You may group all cheeses together as just cheese, but of the 1,200 different European varieties, there are actually many families and flavours within those families. Choose one from each for the ultimate cheese platter with a spectrum of colours, flavours and textures.
More than meets the rind
There are five flavours that are generally recognised: sweet, sour, bitter, salty and umami. But for cheese, aroma is also absolutely essential when describing the flavour. There’s a wide range of adjectives for characterising cheese, from floral and grassy, to nutty and yeasty, to buttery and butterscotch-like, to citrusy and funky, and the smell of a certain cheese has a huge effect on its overall flavour.
Authentic cheeses are synonymous with heritage, authenticity and quality.
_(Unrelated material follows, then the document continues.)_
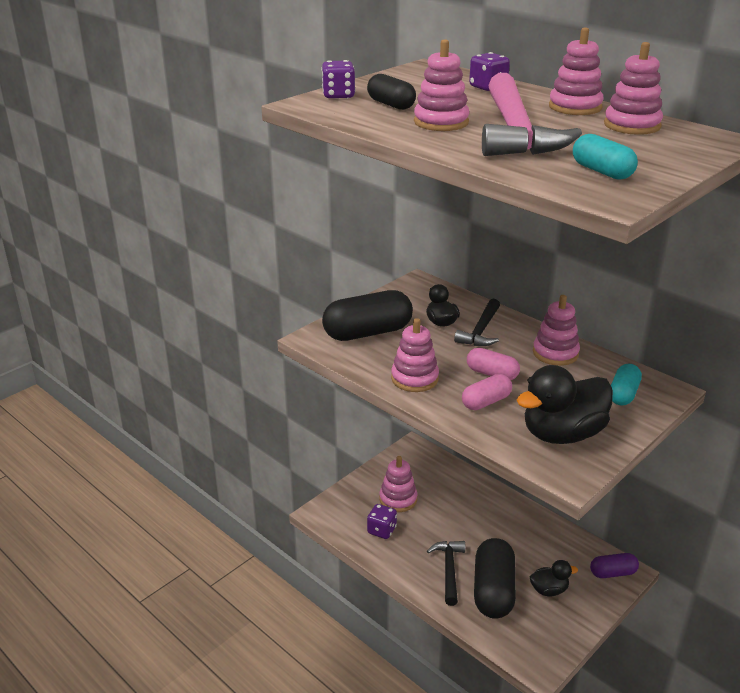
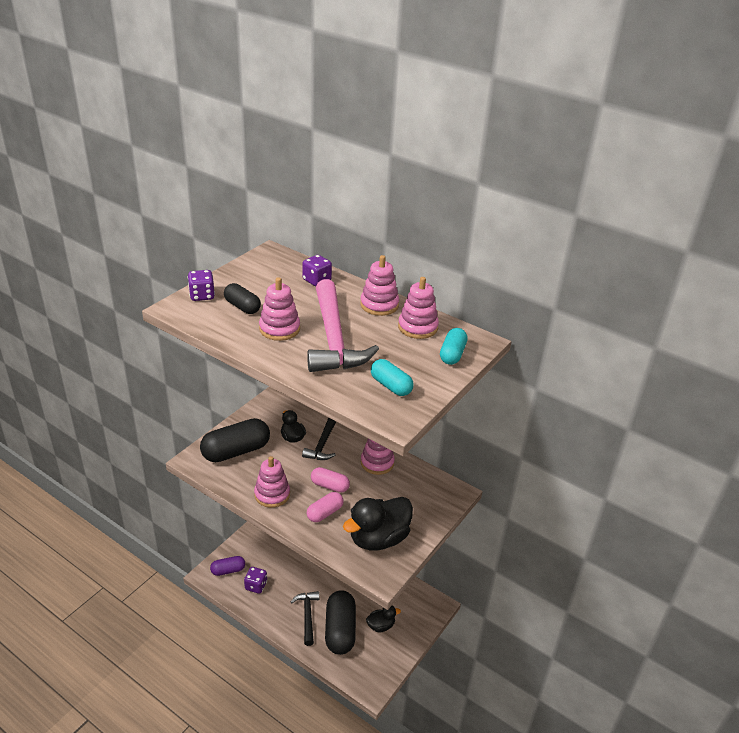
camera: 10 degrees left, 5 degrees up
(398, 499) = (268, 557): pink stacking toy -> none
(612, 573) = (427, 607): purple capsule -> purple capsule (228, 570)
(623, 394) = (424, 498): turquoise capsule -> turquoise capsule (452, 354)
Some of these cheeses include Brie, Munster, Cantal, Comté and Saint-Nectaire, and they are celebrated by gourmets and connoisseurs for the expertise needed to produce them.
Blue cheese appreciation is slowly built over time as these cheeses feature a distinctive bite, with a general philosophy that the more pungent, the better. Blue cheeses are ripened for a long time, and Bresse bleu, Bleu de Termignon, Bleu des Causses and Fourme d’Ambert are all classic examples and an excellent adventurous addition to every cheese platter.
Traditional cheeses are eaten on daily sandwiches in France and readily found in the fridge. Cheeses like Camembert, sliced Emmental, Reblochon and Basque ewe’s milk are simple and classic. They are also regional icons and symbols of French identity.
Fresh and processed cheeses
Fresh and processed cheeses are very commonplace nowadays. White spreadable cheeses such as fromage frais and herb-flavoured blended cheeses like Boursin are typically mild in flavour. They work well in salads and sauces, and although not ordinarily present on a cheese platter, their creamy texture works well with bread and crackers.
These families have been designated according to modern consumption methods by fromages-france.com.